> _Aim of the exercise_: Duplicate the text lines of every one of these records in their original order and wording. Leave out the pictures.

(Saved data entries)
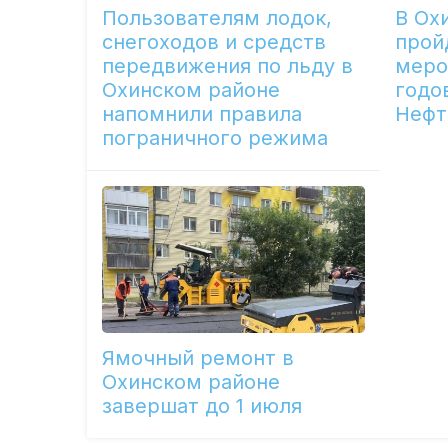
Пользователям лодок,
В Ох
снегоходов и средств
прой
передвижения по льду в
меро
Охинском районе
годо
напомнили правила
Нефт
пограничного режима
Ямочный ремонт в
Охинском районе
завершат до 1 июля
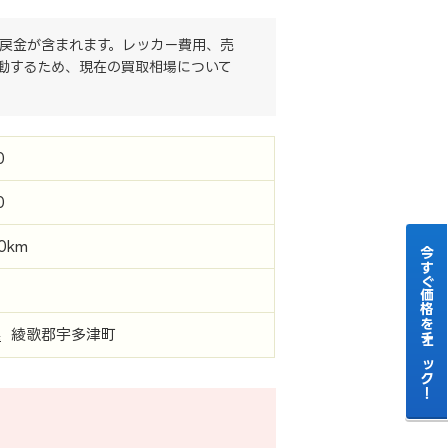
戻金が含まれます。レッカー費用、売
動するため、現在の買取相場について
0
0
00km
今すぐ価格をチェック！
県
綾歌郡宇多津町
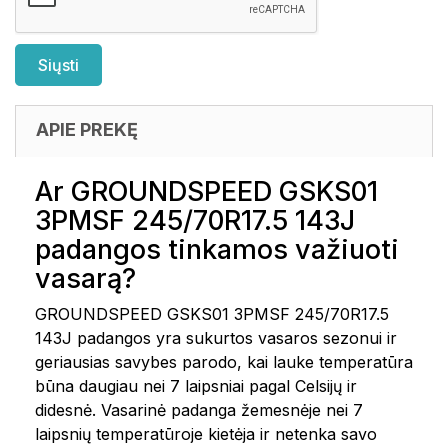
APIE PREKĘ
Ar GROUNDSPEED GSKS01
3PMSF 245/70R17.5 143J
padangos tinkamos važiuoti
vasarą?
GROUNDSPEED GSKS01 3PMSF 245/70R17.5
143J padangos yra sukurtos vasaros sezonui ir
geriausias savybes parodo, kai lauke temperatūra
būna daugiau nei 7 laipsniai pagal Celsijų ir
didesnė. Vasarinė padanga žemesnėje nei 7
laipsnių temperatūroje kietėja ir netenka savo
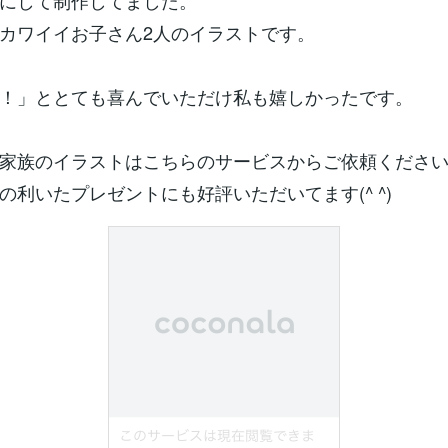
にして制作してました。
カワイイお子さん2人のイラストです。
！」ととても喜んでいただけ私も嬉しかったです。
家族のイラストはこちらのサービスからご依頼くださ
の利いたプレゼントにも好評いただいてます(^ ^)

> _Completed exercise_:
Пользователям лодок,
В Ох
снегоходов и средств
прой
передвижения по льду в
меро
Охинском районе
годо
напомнили правила
Нефт
пограничного режима
Ямочный ремонт в
Охинском районе
завершат до 1 июля
戻金が含まれます。レッカー費用、売
動するため、現在の買取相場について
0
0
00km
今すぐ価格をチェック！
県
綾歌郡宇多津町
APIE PREKĘ
Ar GROUNDSPEED GSKS01
3PMSF 245/70R17.5 143J
padangos tinkamos važiuoti
vasarą?
GROUNDSPEED GSKS01 3PMSF 245/70R17.5
143J padangos yra sukurtos vasaros sezonui ir
geriausias savybes parodo, kai lauke temperatūra
būna daugiau nei 7 laipsniai pagal Celsijų ir
didesnė. Vasarinė padanga žemesnėje nei 7
laipsnių temperatūroje kietėja ir netenka savo
にして制作してました。
カワイイお子さん2人のイラストです。
！」ととても喜んでいただけ私も嬉しかったです。
家族のイラストはこちらのサービスからご依頼くださ
の利いたプレゼントにも好評いただいてます(^ ^)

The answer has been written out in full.